Screenshot showing generated markdown

note: You can choose whether to show the code or simply show the results.

This Library helps with the Coding Side of Things

The jupyter-ijavascript-utils library is simply a collection of utility methods for Node and JavaScript Developers interested in Data Science.

Currently, we assume you'll be using nriesco's iJavaScript Jupyter Kernel and the Jupyter Lab - the latest interface for Jupyter - and the installation is fairly simple in the How to Use guide. (Although suggestions welcome)

This is not intended to be the only way to accomplish many of these tasks, and alternatives are mentioned in the documentation as available.

Screenshot of example notebook

Running on Binder

mybinder.org is a great place to run a Jupyter Notebook online.

It means you can run Jupyter Notebooks with additional kernels without having to install anything, and can try right in your browser.

Give it a try here: Binder:what can I do with this

What's New

  • 1.47 - Correct table rendering html if filter was used (#64)
  • 1.46 - Make it easier to extract data from "hard-spaced arrays" - module:array.multiLineSubstr, module:array.multiStepReduce
  • 1.45 - more ways to understand the data - aggregate.coalesce(), convert properties to arrow/dot notation / reverse it object.flatten() / object.expand() and object.isObject()
  • 1.43 - esm module fix since still not supported yet in ijavascript
  • 1.41 - object.propertyInherit - to simplify inheriting values from one record to the next
  • 1.40 - array.extract and array.applyArrayValues to allow for extracting values from arrays, transforming them on a separate process and applying them deeply and safely
  • 1.39 - format.exportWords - to identify distinct words in strings using unicode character properties
  • 1.38 - object.extractObjectProperty / object.applyPropertyValue to allow for extracting values from arrays, transforming them on a separate process and applying them back
  • 1.37 - format.replaceString as convenience for replacing only a single string.
  • 1.36 - format.replaceStrings to allow for replacement dictionaries and tuplets
  • 1.35 - extractObjectProperties / extractObjectProperty - to do horizontal transposes on objects
  • 1.34 - format.mapArrayDomain and add notes in the header of random on using non-uniform distributions.
  • 1.33 - Object.augmentInherit and Object.union
  • 1.32 - Array.indexify to identify sections within a 1d array into a hierarchy.
  • 1.31 - harden Array.transpose for arrays with nulls, and Table.generateTSV
  • 1.30 - add Format.wordWrap and Format.lineCount
  • 1.29 - Updated TableGenerator.format method
  • 1.28 - Sticky table headers for table.render
  • 1.27 - Multi-Dimensional arange (initialize array along multiple dimensions)
  • 1.26 - Support for file.writeFile and file.writeJSON to append
  • 1.25 - Additional chain methods and documentation
  • 1.24 - format.stripHtmlTags, TableGenerator.offset, chain.chainFlatMap, chain.chainFilter
  • 1.23 - add format.parseNumber and TableGenerator.styleColumn, align group.separateByFields to vega-lite fold transform
  • 1.22 - make chain iJavaScript aware, but still able to work outside of Jupyter
  • 1.21 - include chain - simple monoid
  • 1.20 - fix vega dependency
  • 1.19 - add in describe and hashMap modules, along with format.limitLines
  • 1.18 - tie to vega-datasets avoiding esmodules until ijavascript can support them
  • 1.17 - provide object.propertyValueSample - as a way to list 'non-empty' property values
  • 1.16 - provide file.matchFiles - as a way to find files or directories
  • 1.15 - provide object.formatProperties - as a way to quickly convert to string, number, etc.

■ Information given:
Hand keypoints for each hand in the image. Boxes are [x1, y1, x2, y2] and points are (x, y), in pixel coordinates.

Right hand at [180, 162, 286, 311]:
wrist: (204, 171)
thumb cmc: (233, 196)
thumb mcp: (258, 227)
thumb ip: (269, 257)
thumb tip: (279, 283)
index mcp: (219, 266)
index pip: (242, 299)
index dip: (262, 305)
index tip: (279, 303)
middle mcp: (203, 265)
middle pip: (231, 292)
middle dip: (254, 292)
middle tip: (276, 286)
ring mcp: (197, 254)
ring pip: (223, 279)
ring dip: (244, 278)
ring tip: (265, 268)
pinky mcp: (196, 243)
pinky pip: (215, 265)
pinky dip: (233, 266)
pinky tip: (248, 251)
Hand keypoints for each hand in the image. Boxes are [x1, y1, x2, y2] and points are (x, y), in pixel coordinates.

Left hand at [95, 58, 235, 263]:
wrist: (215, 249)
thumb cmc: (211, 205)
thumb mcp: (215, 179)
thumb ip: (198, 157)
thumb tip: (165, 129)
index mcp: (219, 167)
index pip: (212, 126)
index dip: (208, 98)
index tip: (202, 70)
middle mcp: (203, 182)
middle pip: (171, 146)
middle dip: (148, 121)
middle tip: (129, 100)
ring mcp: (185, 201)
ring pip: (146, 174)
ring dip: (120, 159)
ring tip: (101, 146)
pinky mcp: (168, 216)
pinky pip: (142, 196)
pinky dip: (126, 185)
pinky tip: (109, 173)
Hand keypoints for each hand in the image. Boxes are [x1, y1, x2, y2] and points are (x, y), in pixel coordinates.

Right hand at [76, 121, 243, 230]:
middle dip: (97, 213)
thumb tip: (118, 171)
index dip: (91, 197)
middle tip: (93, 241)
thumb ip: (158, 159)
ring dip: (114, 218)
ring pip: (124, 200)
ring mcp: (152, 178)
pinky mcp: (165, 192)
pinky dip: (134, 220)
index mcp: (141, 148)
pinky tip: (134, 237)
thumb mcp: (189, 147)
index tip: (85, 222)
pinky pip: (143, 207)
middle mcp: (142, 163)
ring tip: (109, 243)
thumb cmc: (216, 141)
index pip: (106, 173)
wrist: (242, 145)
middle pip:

■ Exercise instructions: Reproduce word for word the part of the jupyter-ijavascript-utils overview above, starting with "The jupyter-ijavascript-utils library" and going on through "in your browser.".

■ Task result:
The jupyter-ijavascript-utils library is simply a collection of utility methods for Node and JavaScript Developers interested in Data Science.

Currently, we assume you'll be using nriesco's iJavaScript Jupyter Kernel and the Jupyter Lab - the latest interface for Jupyter - and the installation is fairly simple in the How to Use guide. (Although suggestions welcome)

This is not intended to be the only way to accomplish many of these tasks, and alternatives are mentioned in the documentation as available.

Screenshot of example notebook

Running on Binder

mybinder.org is a great place to run a Jupyter Notebook online.

It means you can run Jupyter Notebooks with additional kernels without having to install anything, and can try right in your browser.